I chose to use the Arduino Due at a very early stage of this project. Partly I fell into it from curiosity after previously using an Arduino Uno, but there were a few concrete reasons too:
- Cheap. Through injudicious application of 12 volts, I've killed two boards already. Blowing up $100 equipment would be stressful, but since the Due can be had for 20AUD (ebay, aliexpress), it's more nuisance than disaster.
Five Dues. Two dead. One in use. Two more ready to go.
- Range of peripherals. The Due's SAM3X8E (link to 1459 page pdf datasheet) has peripherals I need and a bunch more that are just convenient.
- ADC: To digitize the incoming signal.
- PWM: For output of the 40kHz, variable duty cycle signal.

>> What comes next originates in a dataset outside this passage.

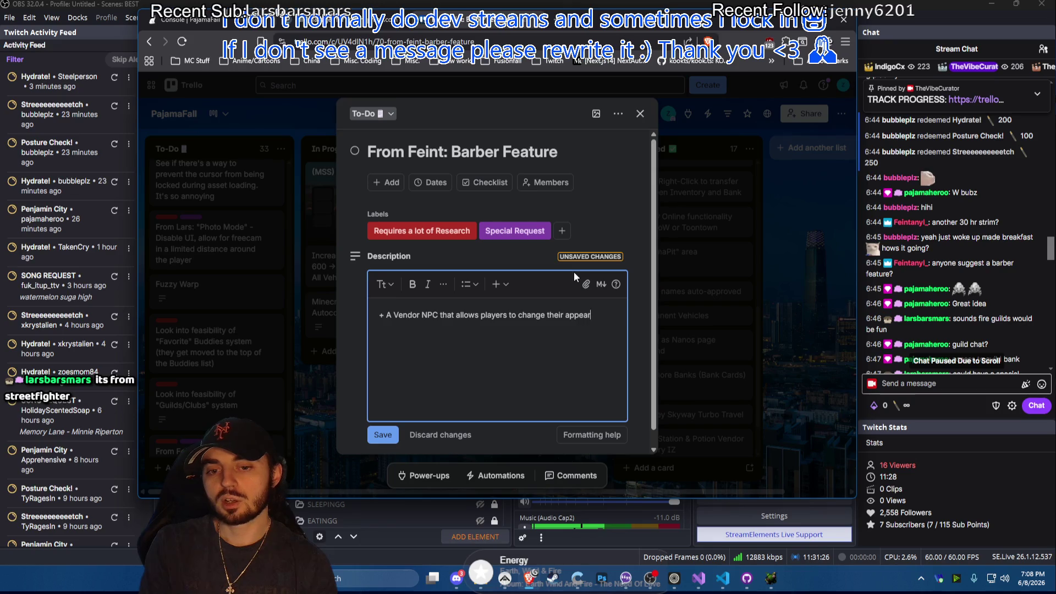
text(ance)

- USB: For programming and debugging.
- SPI: Desirable for running all kinds of peripherals.
- DAC: outputting an audio signal is a useful debug tool.
- Timers: useful for generating audio tones.
- GPIO: The Due has loads of GPIO pins for reading user input and flashing the odd LED.
- And more I won't use for this project: CAN bus, Ethernet, IIC, external RAM, external Flash, SDCard reader/writer.
- ARM Architecture. I've been wanting to work with ARM for a while.
- Fast enough. The 84MHz system clock allows the duty cycle of the 40kHz PWM signal to be varied in increments of 1/84,000,000's of a second. This allows for 2100 settings of the duty cycle, approximately 11 bits of precision.
- Ease of use. The community (arduino.org) is great and vendor tool support (Atmel Studio IDE, Atmel Software Framework) is more than adequate. There's lots of example code, and the ability to program via USB makes it simple to get get started.
Maybe the Due wasn't the best choice for this project, but it's working out pretty well none-the-less.